### What the task requires
Nothing but the lines below, from the first through the line containing "Figure 3. Score", should be set down, each one exactly and without pictures.
═════ Exercise materials
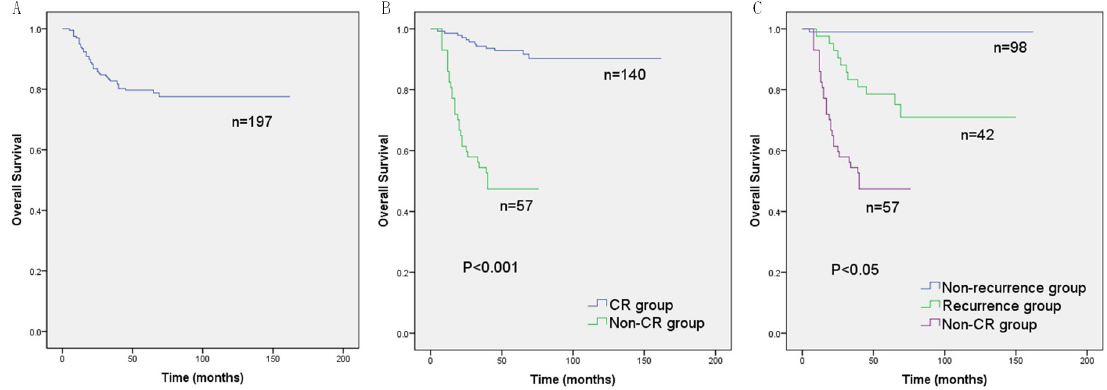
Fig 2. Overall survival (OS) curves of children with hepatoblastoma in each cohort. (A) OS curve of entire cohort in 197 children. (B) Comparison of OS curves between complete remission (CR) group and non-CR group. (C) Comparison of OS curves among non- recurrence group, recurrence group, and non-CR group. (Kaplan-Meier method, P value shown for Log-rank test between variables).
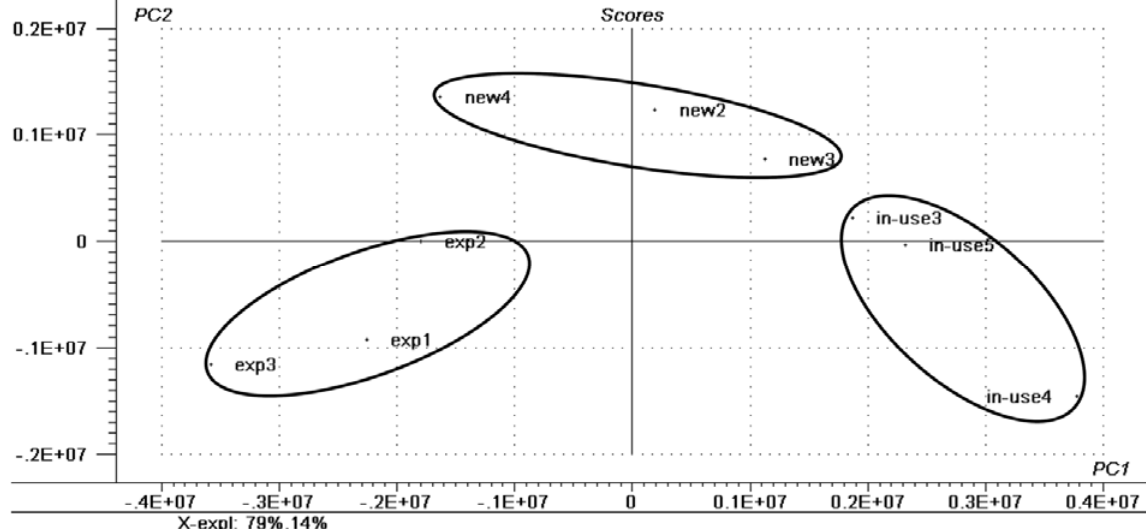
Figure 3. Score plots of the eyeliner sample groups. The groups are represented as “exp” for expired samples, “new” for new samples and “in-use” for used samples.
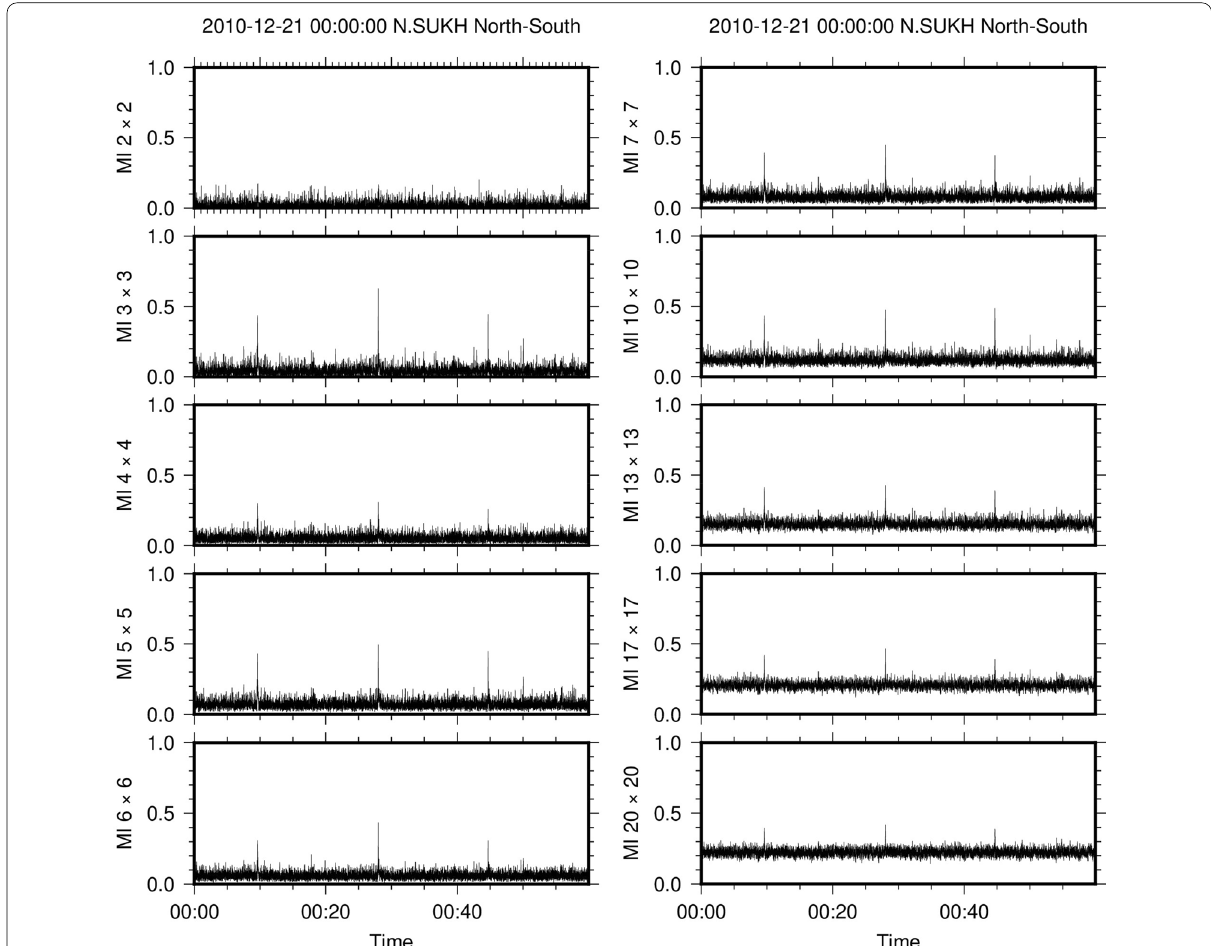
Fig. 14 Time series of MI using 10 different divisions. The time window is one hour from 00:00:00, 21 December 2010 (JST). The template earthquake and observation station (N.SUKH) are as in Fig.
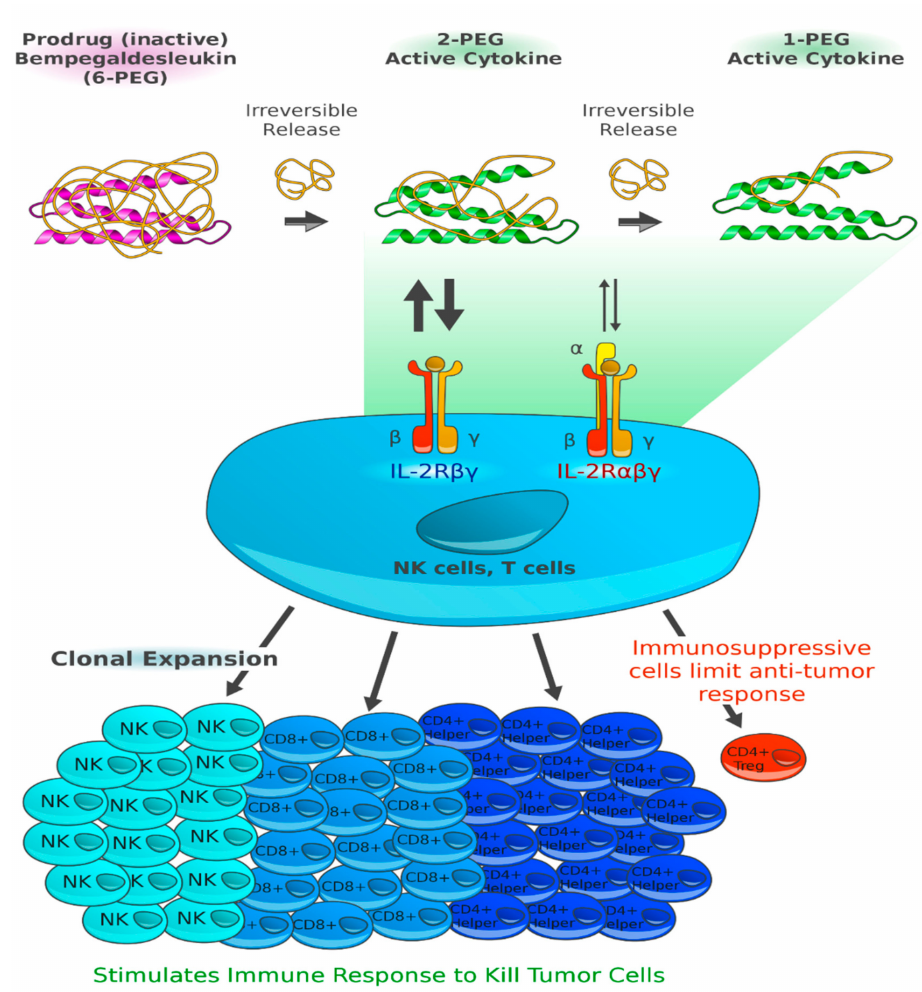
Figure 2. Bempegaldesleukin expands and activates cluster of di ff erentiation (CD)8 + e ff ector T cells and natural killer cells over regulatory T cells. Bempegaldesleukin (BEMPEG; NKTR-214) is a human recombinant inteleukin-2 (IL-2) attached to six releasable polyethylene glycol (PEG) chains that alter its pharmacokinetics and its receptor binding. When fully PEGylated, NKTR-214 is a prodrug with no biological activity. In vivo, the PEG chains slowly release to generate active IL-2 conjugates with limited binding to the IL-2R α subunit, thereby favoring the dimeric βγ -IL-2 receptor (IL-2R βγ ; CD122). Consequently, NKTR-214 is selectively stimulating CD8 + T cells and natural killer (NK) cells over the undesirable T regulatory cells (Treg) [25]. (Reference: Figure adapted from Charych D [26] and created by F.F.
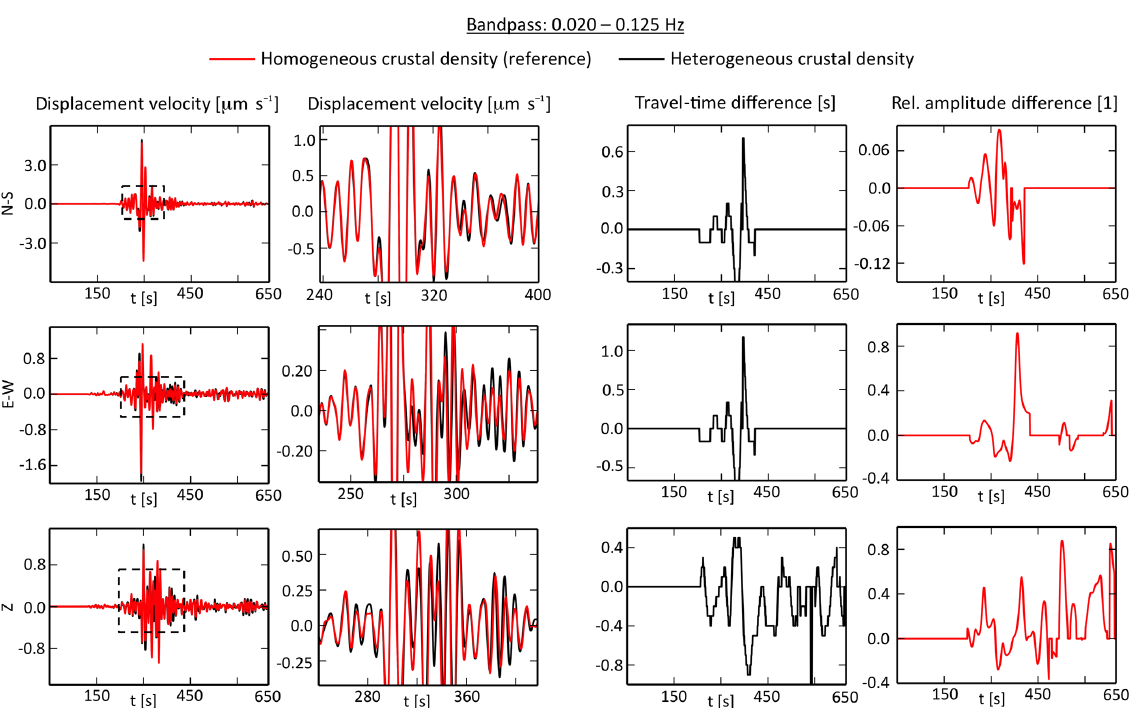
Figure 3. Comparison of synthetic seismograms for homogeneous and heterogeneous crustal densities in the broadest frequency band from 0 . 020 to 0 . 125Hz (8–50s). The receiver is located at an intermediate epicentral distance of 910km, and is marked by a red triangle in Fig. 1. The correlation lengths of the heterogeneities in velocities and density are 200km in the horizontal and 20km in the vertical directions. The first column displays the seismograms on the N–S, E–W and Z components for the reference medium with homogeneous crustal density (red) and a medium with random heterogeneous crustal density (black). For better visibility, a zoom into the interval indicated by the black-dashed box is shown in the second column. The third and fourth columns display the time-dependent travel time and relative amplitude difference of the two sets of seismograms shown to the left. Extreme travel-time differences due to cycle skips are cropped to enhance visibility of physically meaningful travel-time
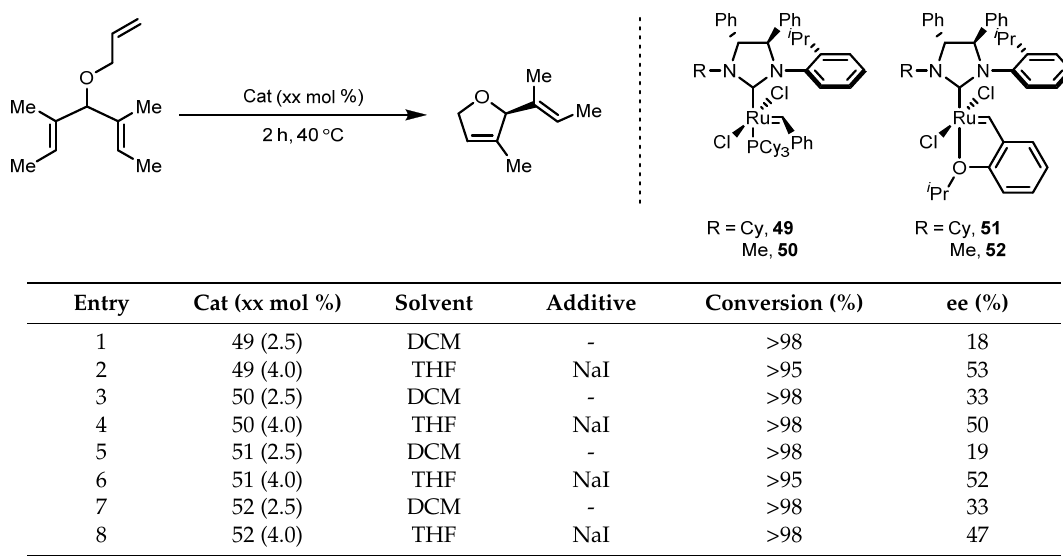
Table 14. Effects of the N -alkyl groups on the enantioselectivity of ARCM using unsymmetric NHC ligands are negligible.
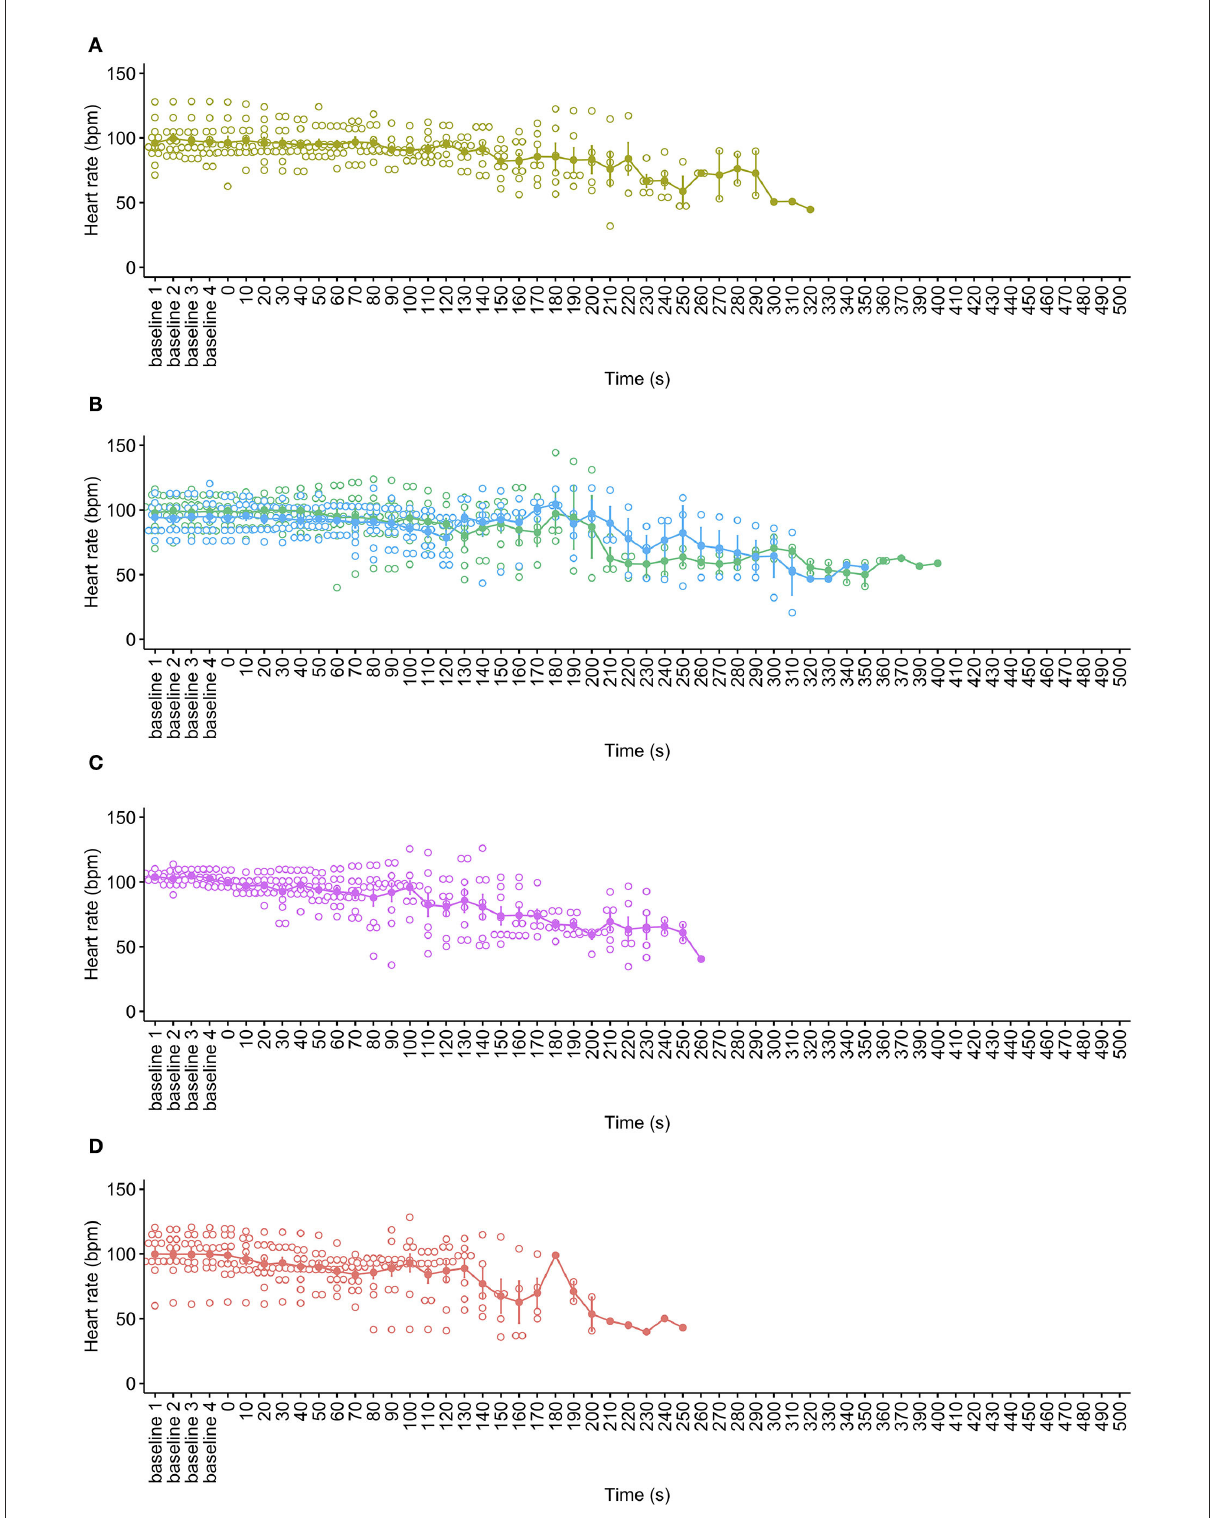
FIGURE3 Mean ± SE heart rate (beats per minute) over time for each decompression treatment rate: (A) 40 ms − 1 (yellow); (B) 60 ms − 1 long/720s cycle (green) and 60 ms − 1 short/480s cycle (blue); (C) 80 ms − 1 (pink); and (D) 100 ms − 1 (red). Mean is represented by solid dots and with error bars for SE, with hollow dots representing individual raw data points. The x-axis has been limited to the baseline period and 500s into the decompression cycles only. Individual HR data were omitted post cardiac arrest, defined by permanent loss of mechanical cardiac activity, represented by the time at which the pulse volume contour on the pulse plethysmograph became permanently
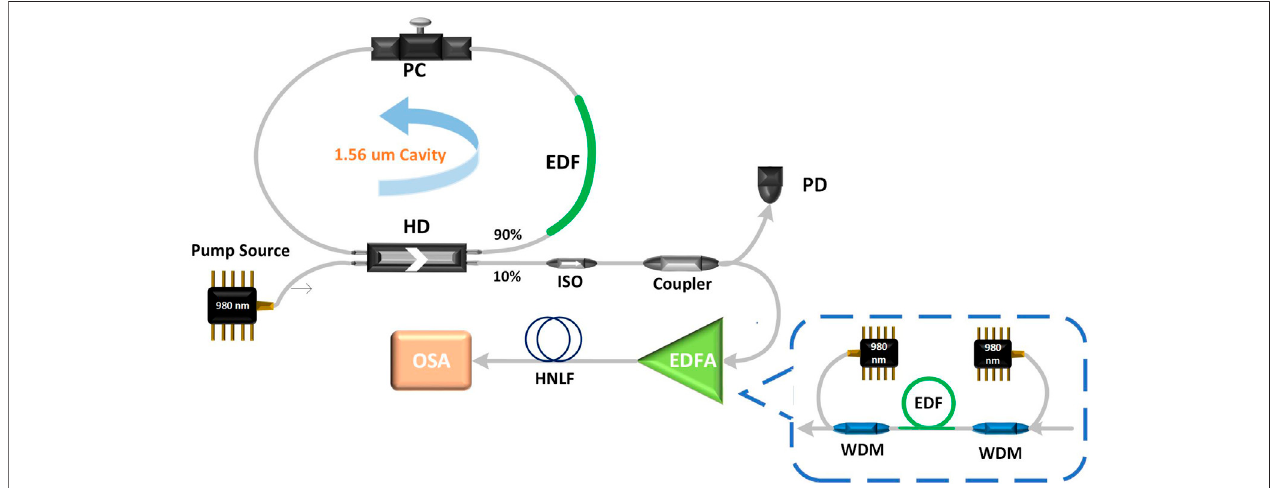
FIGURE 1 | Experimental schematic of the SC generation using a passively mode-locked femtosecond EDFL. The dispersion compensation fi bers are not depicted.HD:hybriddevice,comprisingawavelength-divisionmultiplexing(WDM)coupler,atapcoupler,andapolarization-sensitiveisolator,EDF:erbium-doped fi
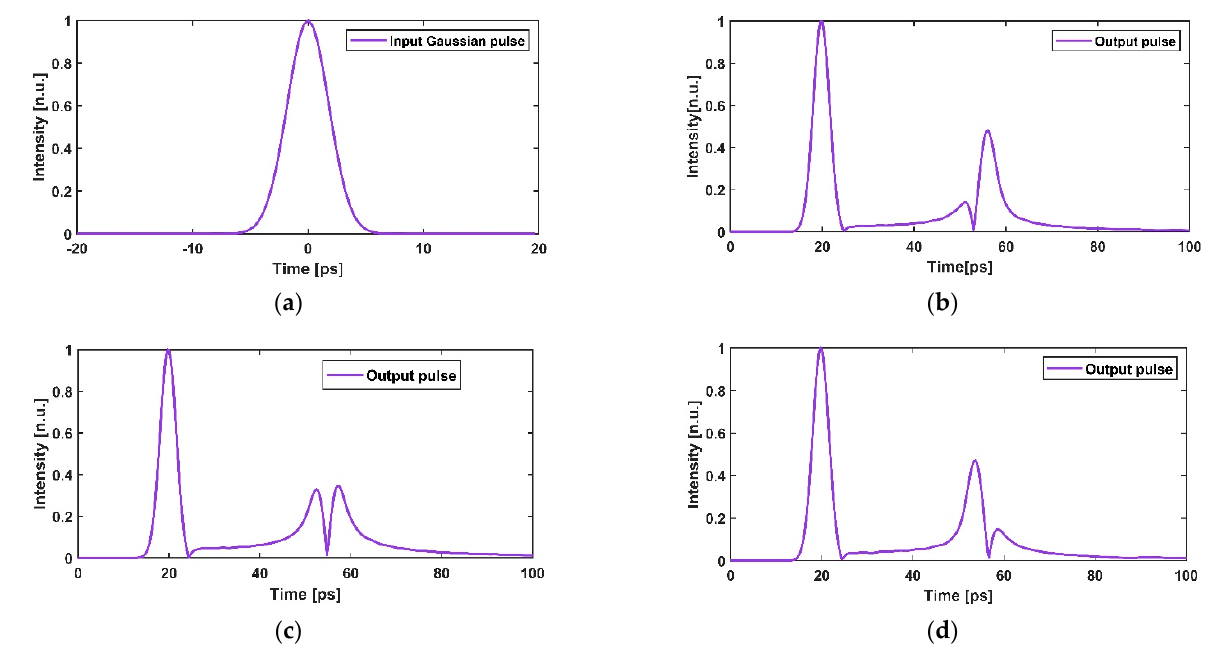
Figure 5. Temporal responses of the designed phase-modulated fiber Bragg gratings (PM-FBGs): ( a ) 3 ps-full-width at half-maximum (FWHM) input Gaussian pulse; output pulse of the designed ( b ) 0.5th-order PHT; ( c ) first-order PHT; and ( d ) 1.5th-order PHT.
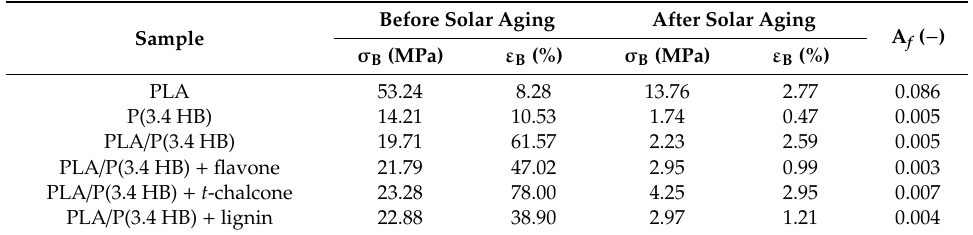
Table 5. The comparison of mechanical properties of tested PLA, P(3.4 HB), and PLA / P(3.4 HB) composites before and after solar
══════════
### Output for this task
Fig 2. Overall survival (OS) curves of children with hepatoblastoma in each cohort. (A) OS curve of entire cohort in 197 children. (B) Comparison of OS curves between complete remission (CR) group and non-CR group. (C) Comparison of OS curves among non- recurrence group, recurrence group, and non-CR group. (Kaplan-Meier method, P value shown for Log-rank test between variables).
Figure 3. Score plots of the eyeliner sample groups. The groups are represented as “exp” for expired samples, “new” for new samples and “in-use” for used samples.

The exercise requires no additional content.